-- Opening Marker --

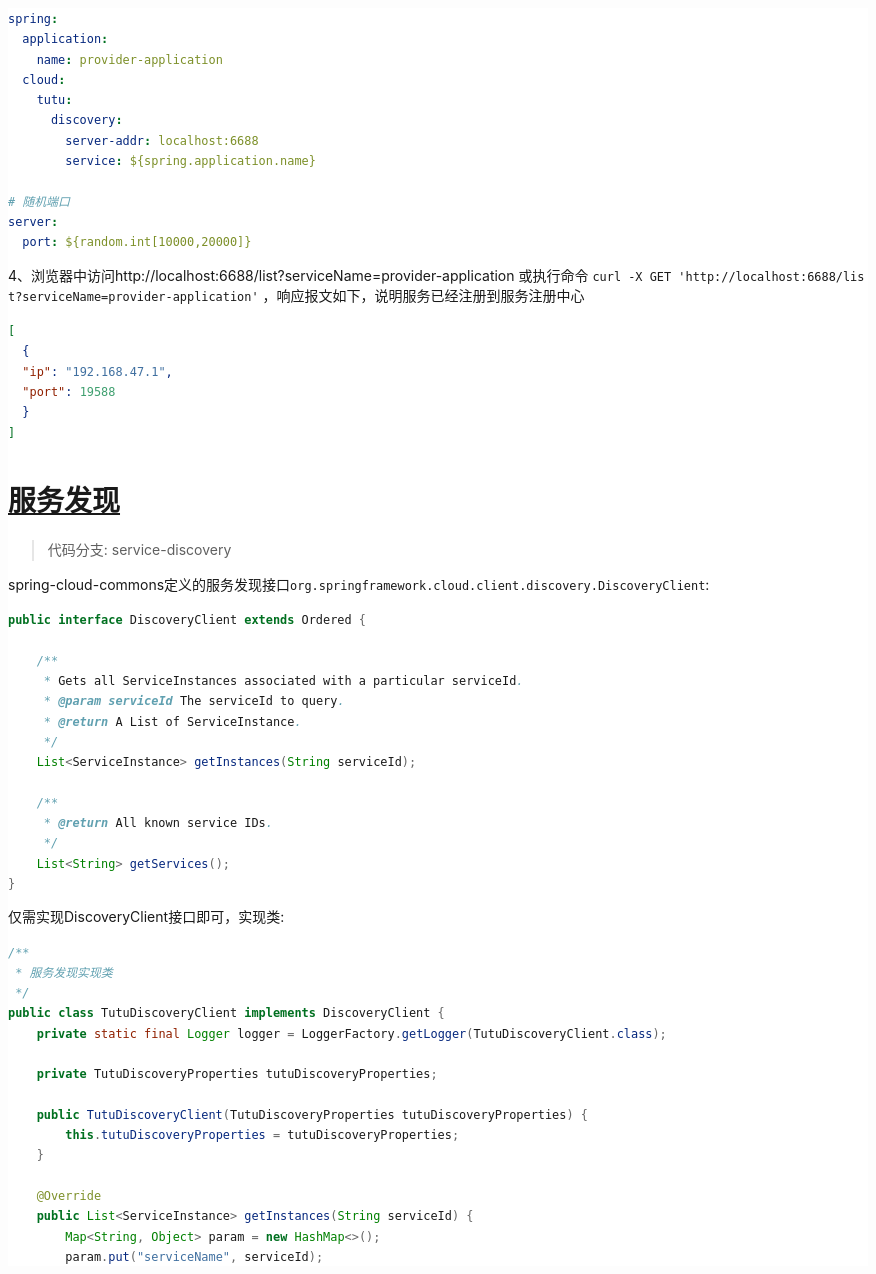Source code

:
 ```yaml
spring:
  application:
    name: provider-application
  cloud:
    tutu:
      discovery:
        server-addr: localhost:6688
        service: ${spring.application.name}

# 随机端口
server:
  port: ${random.int[10000,20000]}
```

4、浏览器中访问http://localhost:6688/list?serviceName=provider-application 或执行命令 ```curl -X GET 'http://localhost:6688/list?serviceName=provider-application'``` ，响应报文如下，说明服务已经注册到服务注册中心
```json
[
  {
  "ip": "192.168.47.1",
  "port": 19588
  }
]
```

# [服务发现](#服务发现)
> 代码分支: service-discovery

spring-cloud-commons定义的服务发现接口```org.springframework.cloud.client.discovery.DiscoveryClient```:
```java
public interface DiscoveryClient extends Ordered {

	/**
	 * Gets all ServiceInstances associated with a particular serviceId.
	 * @param serviceId The serviceId to query.
	 * @return A List of ServiceInstance.
	 */
	List<ServiceInstance> getInstances(String serviceId);

	/**
	 * @return All known service IDs.
	 */
	List<String> getServices();
}
```

仅需实现DiscoveryClient接口即可，实现类:
```java
/**
 * 服务发现实现类
 */
public class TutuDiscoveryClient implements DiscoveryClient {
    private static final Logger logger = LoggerFactory.getLogger(TutuDiscoveryClient.class);

    private TutuDiscoveryProperties tutuDiscoveryProperties;

    public TutuDiscoveryClient(TutuDiscoveryProperties tutuDiscoveryProperties) {
        this.tutuDiscoveryProperties = tutuDiscoveryProperties;
    }

    @Override
    public List<ServiceInstance> getInstances(String serviceId) {
        Map<String, Object> param = new HashMap<>();
        param.put("serviceName", serviceId);
```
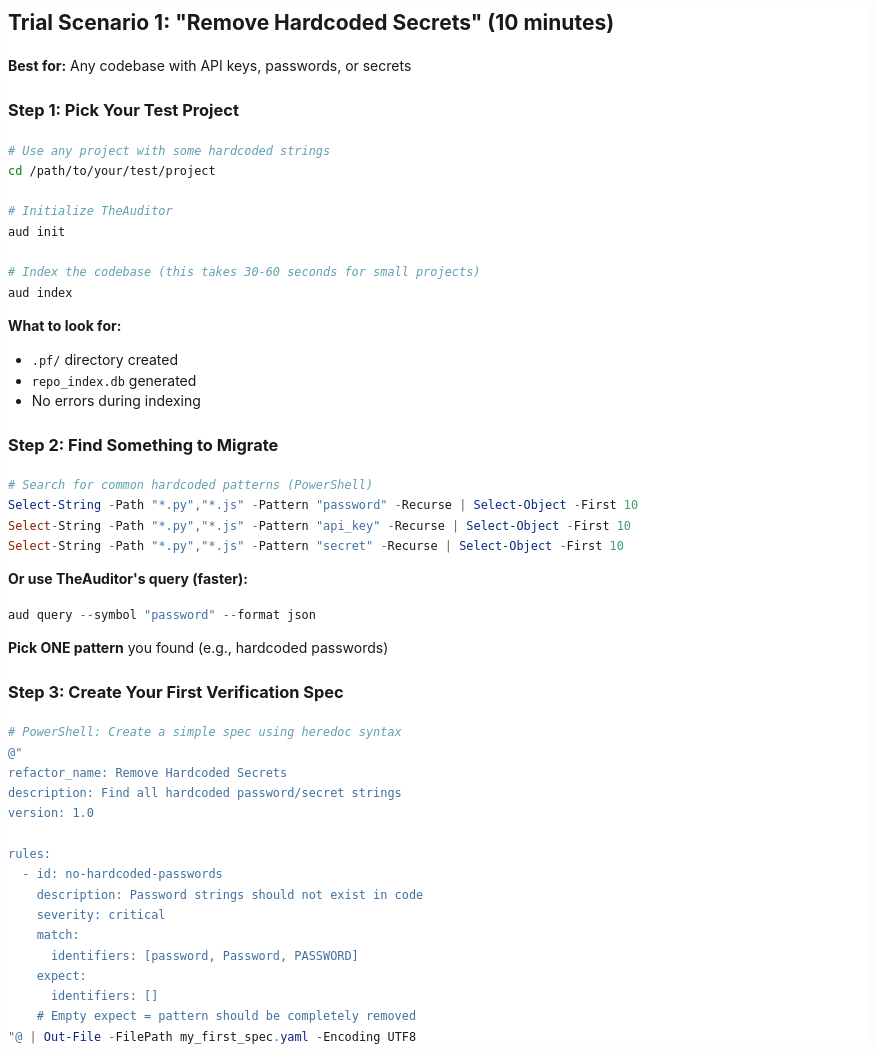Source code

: 
## Trial Scenario 1: "Remove Hardcoded Secrets" (10 minutes)

**Best for:** Any codebase with API keys, passwords, or secrets

### Step 1: Pick Your Test Project

```bash
# Use any project with some hardcoded strings
cd /path/to/your/test/project

# Initialize TheAuditor
aud init

# Index the codebase (this takes 30-60 seconds for small projects)
aud index
```

**What to look for:**
- `.pf/` directory created
- `repo_index.db` generated
- No errors during indexing

### Step 2: Find Something to Migrate

```powershell
# Search for common hardcoded patterns (PowerShell)
Select-String -Path "*.py","*.js" -Pattern "password" -Recurse | Select-Object -First 10
Select-String -Path "*.py","*.js" -Pattern "api_key" -Recurse | Select-Object -First 10
Select-String -Path "*.py","*.js" -Pattern "secret" -Recurse | Select-Object -First 10
```

**Or use TheAuditor's query (faster):**
```powershell
aud query --symbol "password" --format json
```

**Pick ONE pattern** you found (e.g., hardcoded passwords)

### Step 3: Create Your First Verification Spec

```powershell
# PowerShell: Create a simple spec using heredoc syntax
@"
refactor_name: Remove Hardcoded Secrets
description: Find all hardcoded password/secret strings
version: 1.0

rules:
  - id: no-hardcoded-passwords
    description: Password strings should not exist in code
    severity: critical
    match:
      identifiers: [password, Password, PASSWORD]
    expect:
      identifiers: []
    # Empty expect = pattern should be completely removed
"@ | Out-File -FilePath my_first_spec.yaml -Encoding UTF8
```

-- Closing Marker --

What the answer needs is every line from the data above with "port" in it.

--- Output for this exercise ---
  port: ${random.int[10000,20000]}
  "port": 19588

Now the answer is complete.